Другая жизнь

Двадцать лет назад умер Юрий Трифонов

Что остается от человека после его ухода? Вопрос этот - один из лейтмотивов прозы Юрия Трифонова. Люди - разные (состоявшиеся и незадачливые, добрые и бессовестные, талантливые и бездарные), уходы разные (уничтожение карательной машиной, тихое удушение, ранняя кончина, "закономерная" смерть стариков), а вопрос все тот же. Яснее всего эта "вечная тема" звучит в повести "Другая жизнь" (возможно, самой совершенной вещи Трифонова), но так или иначе она слышится и в "Доме на набережной", "Старике", неоконченном "Исчезновении" и ставшем завещанием писателя романе "Время и место". При этом вопрос о "посмертном бытии" для Трифонова неотделим от вопроса о неизбежном изменении мира и тех, кто остался "здесь", после каждой новой смерти.
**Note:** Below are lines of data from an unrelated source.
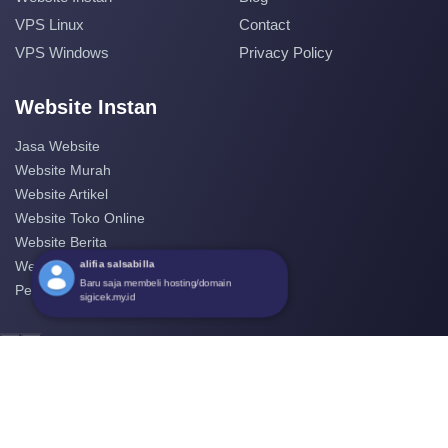
VPS Linux
Contact
VPS Windows
Privacy Policy
Website Instan
Jasa Website
Website Murah
Website Artikel
Website Toko Online
Website Berita
alifia salsabilla
Website Perusahaan
Baru saja membeli hosting/domain
Pembuatan Website
sigicek.my.id
‹
›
На рубеже 60-70-х годов Трифонов был сосредоточен на "превращениях" внутри человеческой жизни, на проблеме, так сказать, "промежуточной смерти" и "второго рождения", что - вопреки Пастернаку - чаще всего оказывалось мнимым, не открывающим новые горизонты, но сплющивающим личность, обрекающим ее на унылое доживание. Об этом трилогия московских повестей - "Обмен", "Предварительные итоги", "Долгое прощание". Парадокс заключался в том, что об "умирании заживо" (расплате за тихое предательство) вел речь писатель, который - в отличие от своих героев - становился все более свободным. Чего это стоило - другой вопрос. С известным ответом: жизни.

Каждой новой работой Трифонов расширял горизонты нашей свободы, противоборствуя как с официальной идеологией, так и с собственной - биографически обусловленной и выстраданной - мифологией. Это медленное, трудное, но неуклонное и неотменяемое освобождение было бы невозможно, не возрастай в том же ритме трифоновская уверенность: бесценна жизнь вообще и жизнь всякого человека - в частности. Прежде казавшиеся столь значимыми и сокрушительными "обмены" и "итоги" в контексте "разговора о жизни и смерти" не то чтобы вовсе утрачивали смысл (черное от белого Трифонов всегда отличал), но теряли в весе. Недавнее прошлое и пропитанная его ядовитыми соками современность становились объектом не столько суда, сколько понимания. И сострадания. Сострадания к тем, кто, подобно самому писателю, искал связь меж этой и "другой" жизнями, то есть был занят "работой понимания". И к тем, кто ждал понимания от окружающих, не умея либо не желая сделать встречный шаг. И даже к тем, кто не хотел ни понимать, ни быть понятым. К тем, кто исчезал и к тем, кто оставался - сперва впадая в сомнамбулический транс, потом приноравливаясь к "другой жизни", потом находя в ней новые, прежде неведомые смыслы и радости.

"Все, все по-старому, бывалому,/ Да только без меня" - эти строки Блока мог бы прошептать не только герой "Другой жизни", но и ее автор. Трифонов не мог не думать о том, что будет после него. А вышло все "как положено". Быстрый ход новейшей истории тому только способствовал. Надрыв первых дней. ("Кого мы потеряли!") Привыкание к отсутствию. Спекуляции (не перевелись знакомые еще Баратынскому охотники, спешащие кадить мертвецу, "чтобы живых задеть кадилом"). Как бы успокоение. И глухая тоска, прикрытая то показным равнодушием, то болезненной иронией - тоска по писателю, что понял бы нас, сегодняшних. Не обслужил клан, не заклеймил другой, не поднял на смех, не дал возможность "оттянуться", а понял нашу - совсем другую - жизнь так, как понимал ушедшую автор "Времени и места". Конечно, это тоска по другому - еще неведомому - писателю. Но и по самому Трифонову, тому, кто ушел, но остался - тоже.